Defense attorney Dennis McNamara of Columbus said, based on the facts, the case would have resulted in a not guilty verdict or the judge dismissing the case prior to jury deliberations.

But Ohio Attorney General Mike DeWine said attorneys on his staff would have proven the state's case.

Teachers are among several professions required to report suspected child abuse or neglect. McNamara said the duty to report only applies when a person is serving in their official capacity and not when he or she receives information as a neighbor, friend or concerned parent.

"The evidence at trial will establish that Lynnett Gorman heard about teenagers drinking and/or engaging in sexual conduct, and she inquired into this to determine if her son, then a junior in high school, had been present," McNamara said in his pretrial brief. "She talked to longtime friends and other parents. She learned that her son was not present. And she learned that the parents of the teenagers who were there had been made aware of the situation. Because she was involved as a parent, and not in her official capacity as an elementary principal, she will be entitled to a judgment of acquittal at the conclusion of the state's evidence."

McNamara said Gorman had no actual knowledge or direct evidence of teenage drinking and sexual conduct occurring in April 2012. He said the disputed issue at trial would have been whether Gorman had reasonable cause to suspect that child abuse had occurred.

"High school students engaging in consenual sexual conduct is certainly inappropriate behavior," McNamara said. "But it is not criminal and it is not child abuse.

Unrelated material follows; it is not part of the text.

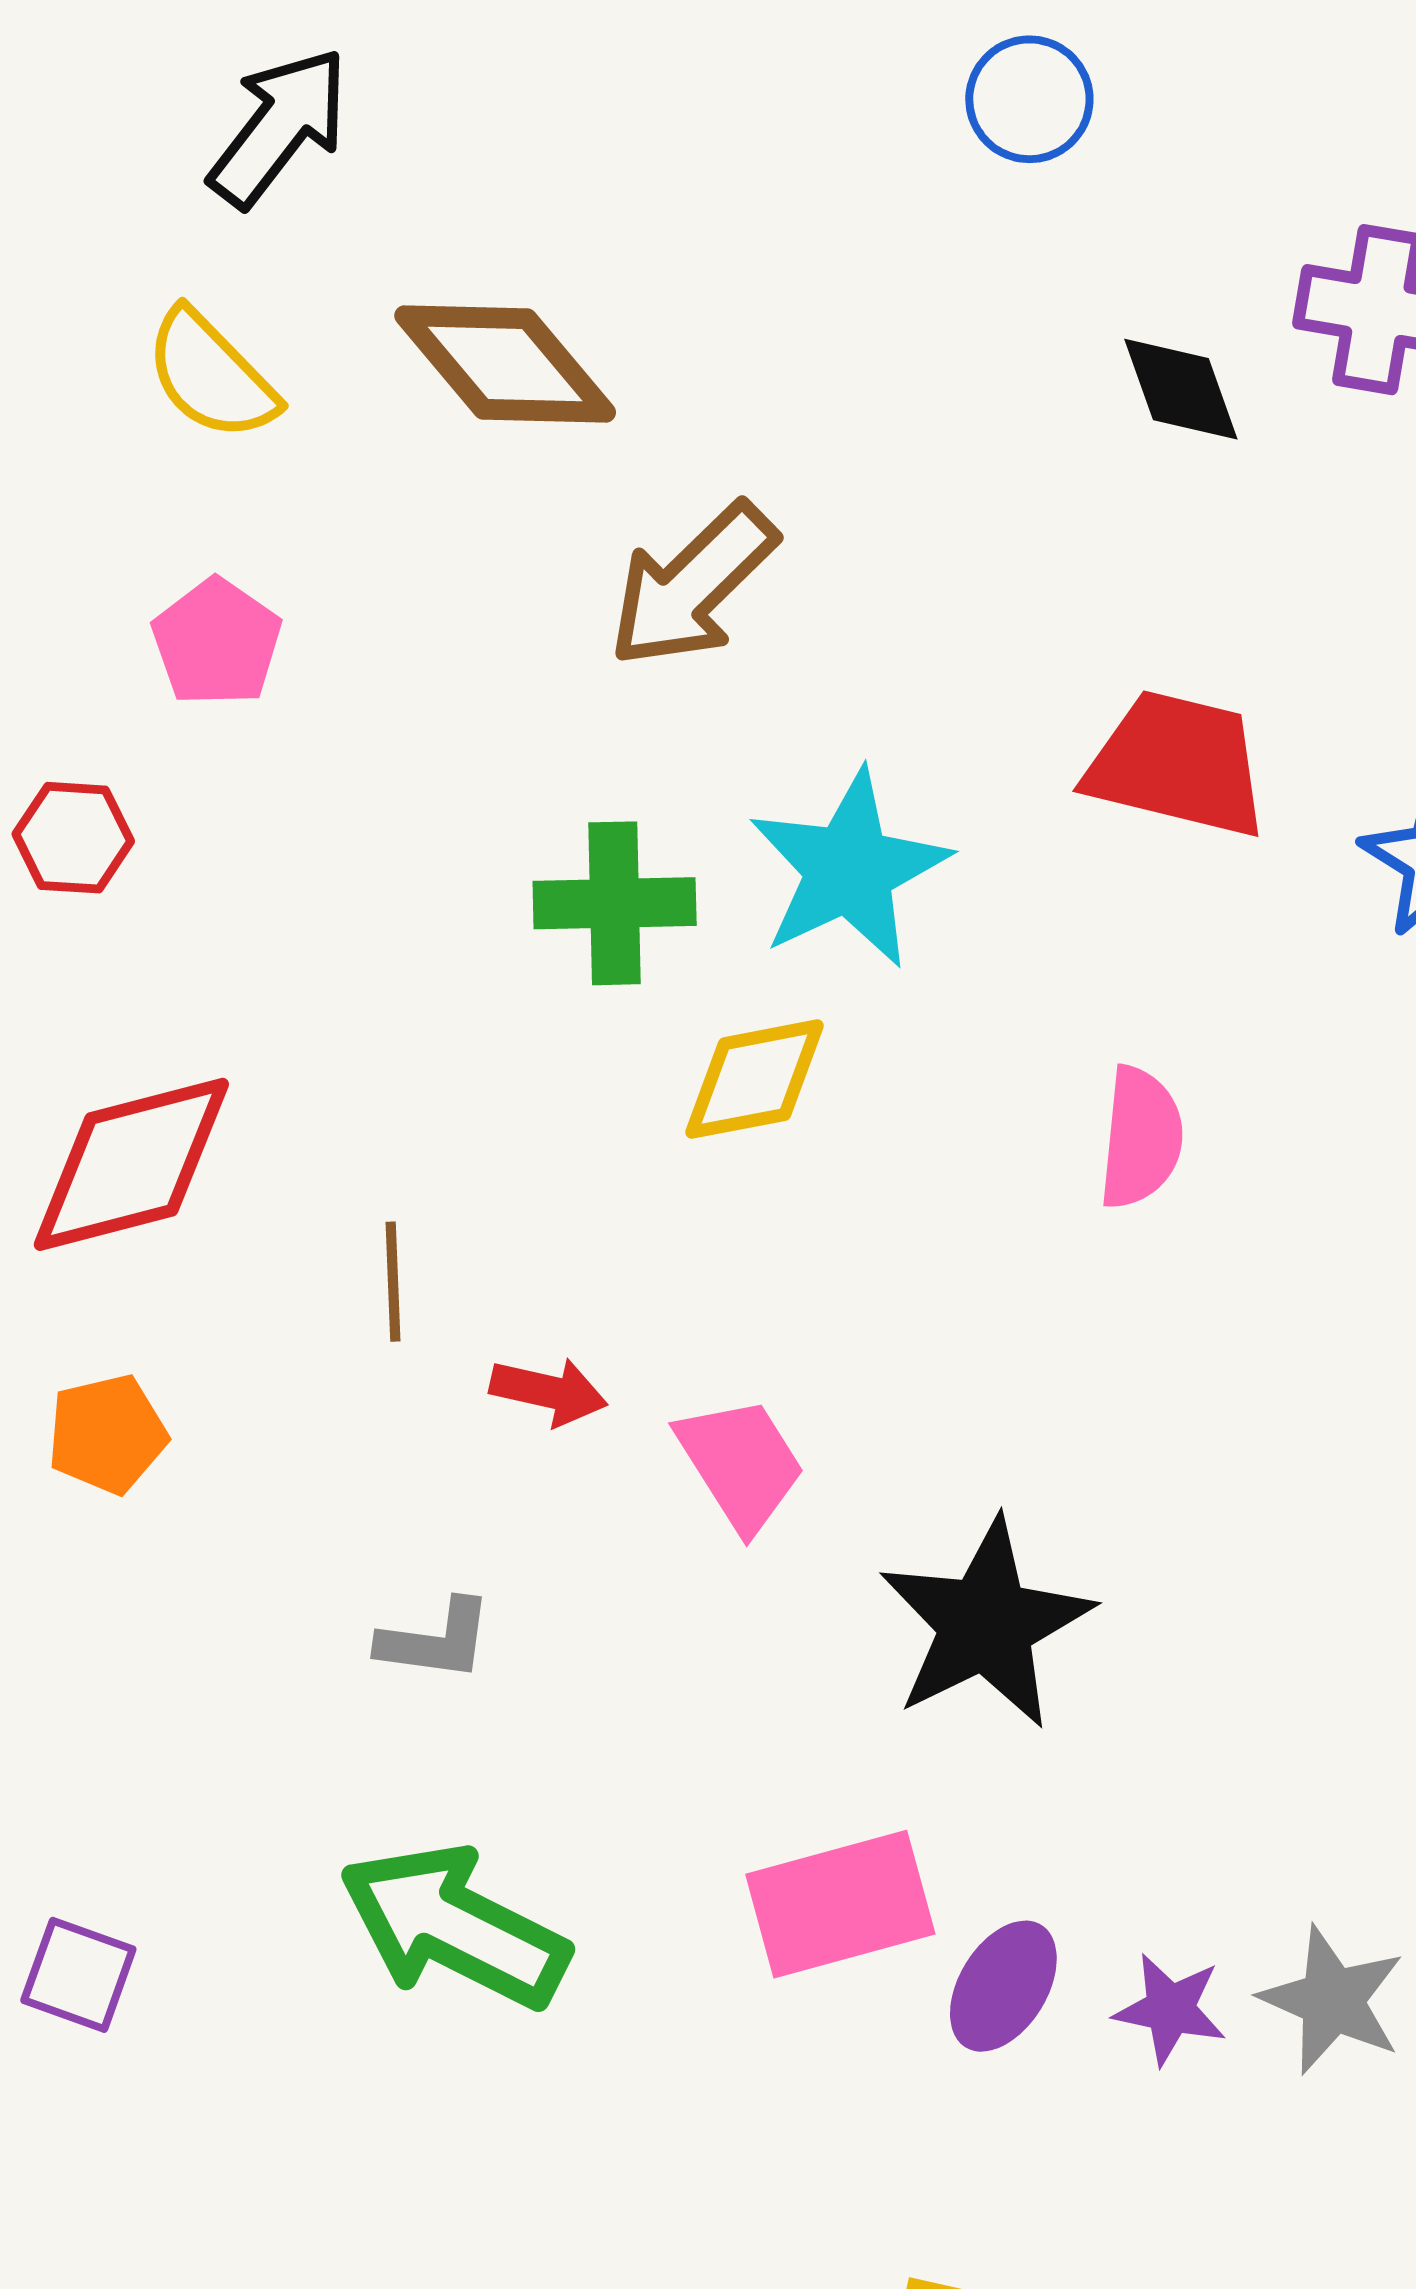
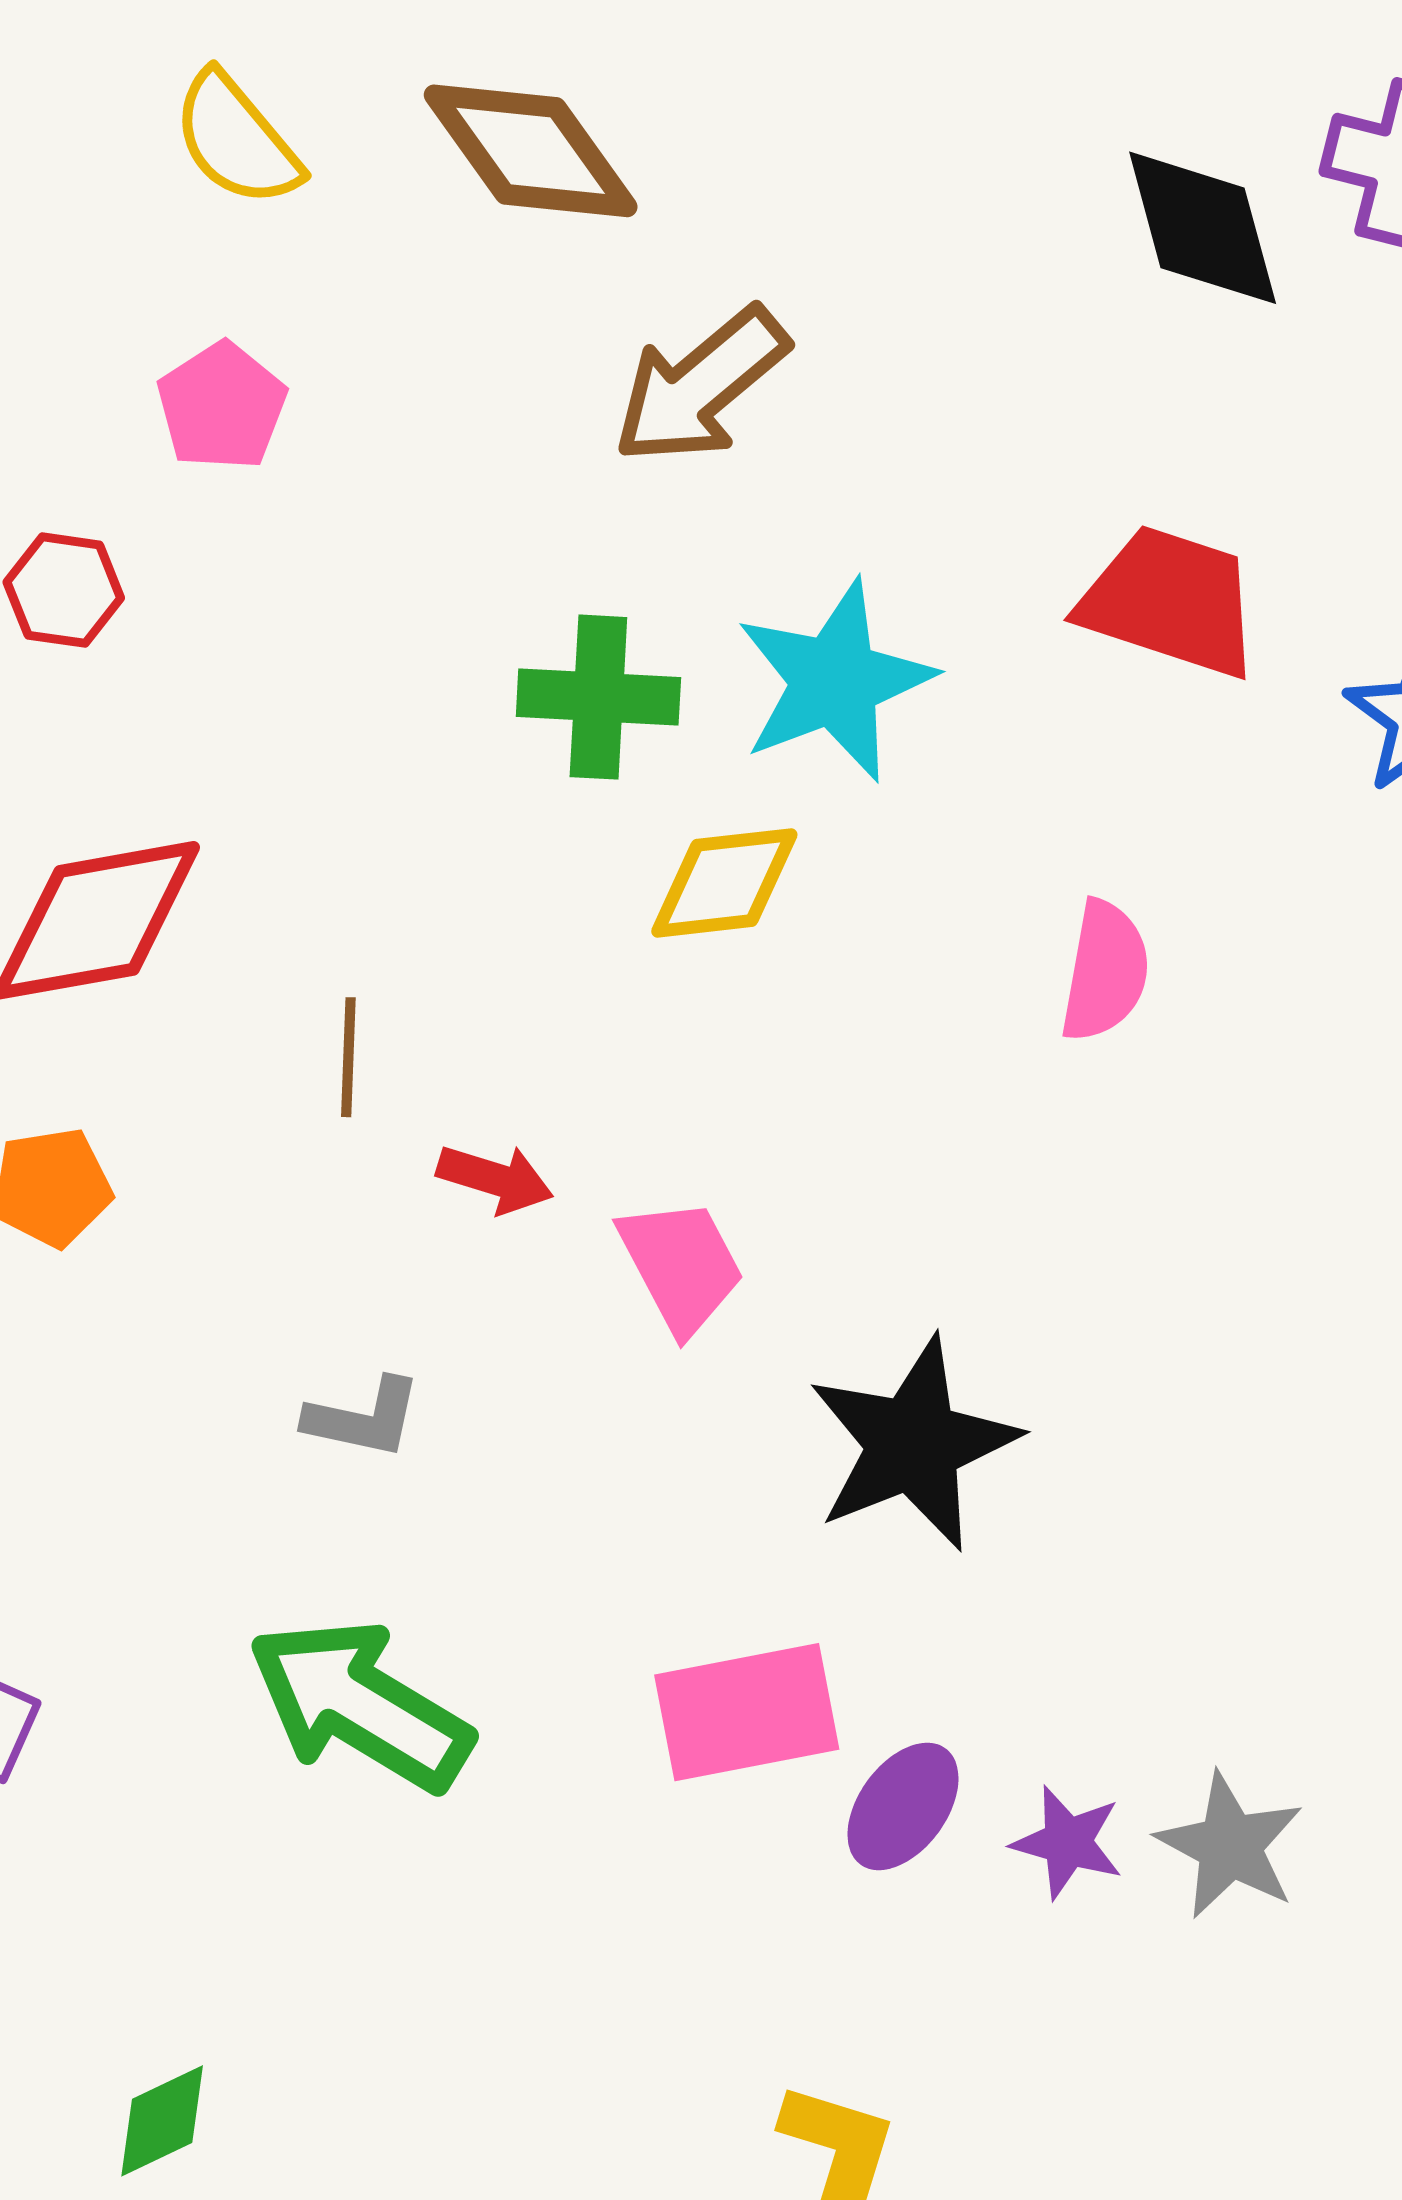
black diamond: (1181, 389) -> (1203, 228), size x1.4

High school students consuming alcohol is also bad behavior. But if no adults are involved, there is no reason to suspect child abuse in either case."

"It is just children behaving badly," McNamara said.

DeWine, meanwhile, said despite Gorman's continued statements that she does not believe she committed a crime, the evidence proves otherwise.

"She has every right to say that," DeWine said. "We believe we could have proven the case."

DeWine, after the issuance of the press release, said nobody should read into the Gorman case as to what may happen in the other cases.

"This was a fourth-degree misdemeanor. Other (cases) have significant felonies," he said.

DeWine said Gorman is a well-respected principal, with no criminal record. He said Gorman will do her community service at a sexual assault center.